Saprofit (Çürükçül) bitkiler: Saprofitlik heterotrofluğun (adrı beslek) bir çeşididir. Bakteriler ve mantarlar arasında saprofit yaşayanlar pek çoktur. Ekmek, peynir gibi besin maddeleri üzerinde küf yaparak gelişen Penicillium ve Aspergillus saprofit mantarlardır. Bunlar hayatlarını sürdürmek için hayvan veya bitki ölüleri, yahut canlıların boşaltım maddelerinden yararlanırlar. Enzimler hasıl ederek üzerinde yaşadıkları bileşikleri, hücrelerine alabilecekleri ufak moleküllere çevirirler veya bu çevirmelerden hasıl olan enerjiyi kullanırlar. Böyle canlılar devamlı olarak ölü organizmaları kokuşturur ve ayrıştırırlar. Ölmüş veya kokuşmuş organik maddeler üzerinde yaşayan saprofit bitkilere ?çürükçül bitkiler? de denir. Saprofitler, salgılarıyla organik maddeleri inorganik maddelere dönüştürürler. Tarla mantarı, küfler ve bazı bakteriler saprofittir.

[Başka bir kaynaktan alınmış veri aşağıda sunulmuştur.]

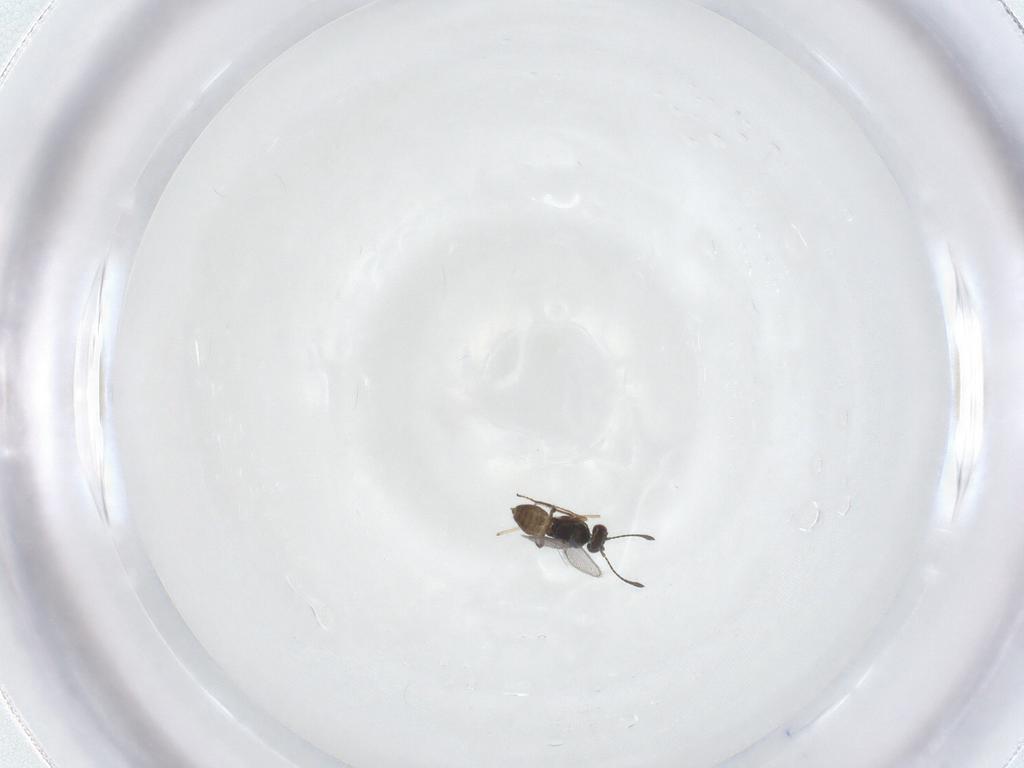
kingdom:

Böcek yiyen (Böcekçil-insektivor) bitkiler: Bu bitkiler diğer yeşil bitkiler gibi fotosentez yaparlar. Toprakta bulunan inorganik azot bileşiklerini alarak kullanırlar. Topraktaki azot bileşikleri ihtiyaca yetmediği zaman da, ufak böcekleri yakalayarak sindirim özsuları ile eritir ve onun organik azot birleşiklerinden faydalanırlar.

Yani böcek kapan bitkiler, bu yolu bir emniyet olarak kullanmaktadırlar.

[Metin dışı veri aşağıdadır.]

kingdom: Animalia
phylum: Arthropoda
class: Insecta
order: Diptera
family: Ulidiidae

Böcekçil bitkilerde böceklerin yakalanması için yaprakları özel değişikliklere uğramış, bitkinin cinsine göre fark gösteren kapan tertibatları meydana gelmiştir. Nepenthes'te bu kapan ibrik şeklindedir. Bu ibriğin ağzında dolaşırken kayarak dibine düşen böcekler, oradaki sıvı içinde boğulurlar ve ibriğin içini döşeyen bez hücrelerinin salgısı olan protein enzimlerinin etkisiyle eritilir ve sonra emilirler.

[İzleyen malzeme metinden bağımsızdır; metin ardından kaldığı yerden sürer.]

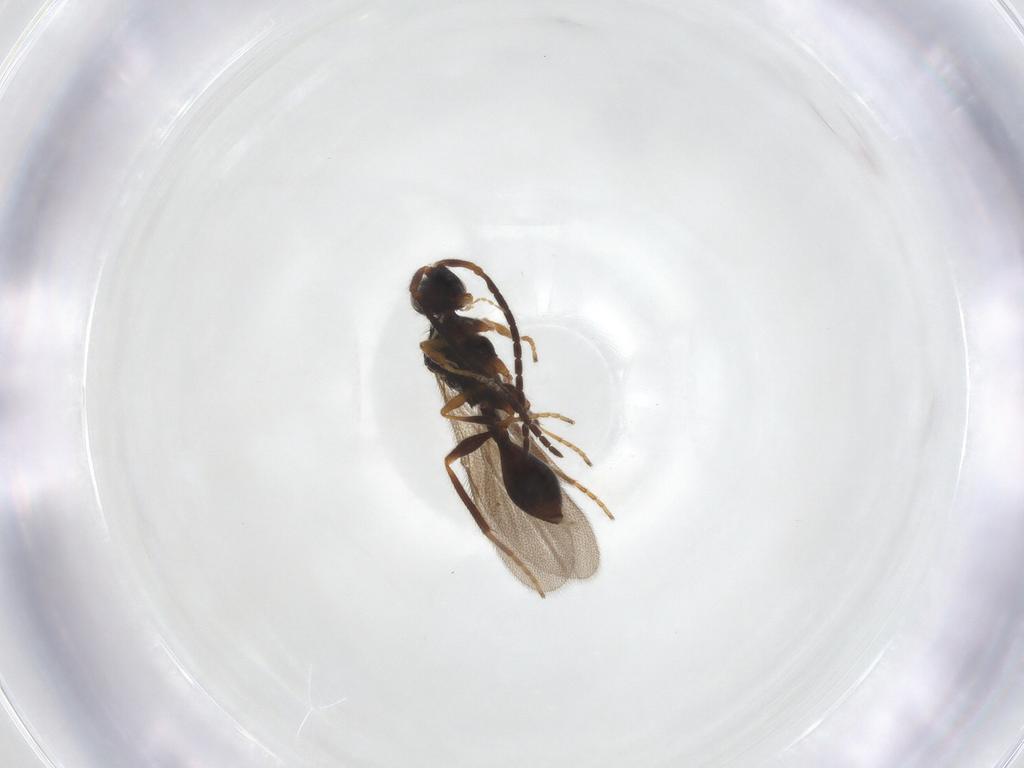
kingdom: Animalia
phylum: Arthropoda
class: Insecta
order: Hymenoptera
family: Diapriidae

Drosera'da yaprak kenarları tentakül denen saplı bezlerle donanmıştır. Bezler yapışkan bir sıvı salarlar. Kokulu maddelerle cezbedilen böcekler bu sıvıya dokununca yapışırlar. Etraftaki tentaküller üzerine kapanır ve böcek hapsolur, sonra gene sindirim özsuları ile eritilerek emilir. Geride sadece kitin örtü kalır.

Dionea'da yaprağın orta damarı bir menteşe ödevini görür. Onun etrafında yaprağın iki yarısı üst üste kapanır ve kenardaki dişler birbirine girer. Bunu böceğin eritilme ve emilme işlemleri izler.

Bitkilerin Sınıflandırılması

Bitkilerin sınıflandırılmaları sistematikçiler tarafından farklı farklı ele alınmaktaysa da genel olarak çiçekli (tohumlu) ve çiçeksiz (tohumsuz) bitkiler olarak ikiye ayırmak mümkündür. Bunun yanında her iki grubu ihtiva etmek üzere bitkiler alemi 7 bölüme ayrılarak incelenebilmektedir: 1) Bölünür bitkiler (bakteriler, virüsler, mavi-yeşil algler), 2) Su yosunları (algler), 3) Mantarlar (fungi), 4) Karayosunları, 5) Likenler, 6) Eğreltiler, 7) Tohumlu (çiçekli) bitkiler

Bunlar da kendi aralarında sınıflara, takım veya familyalara ayrılmaktadır.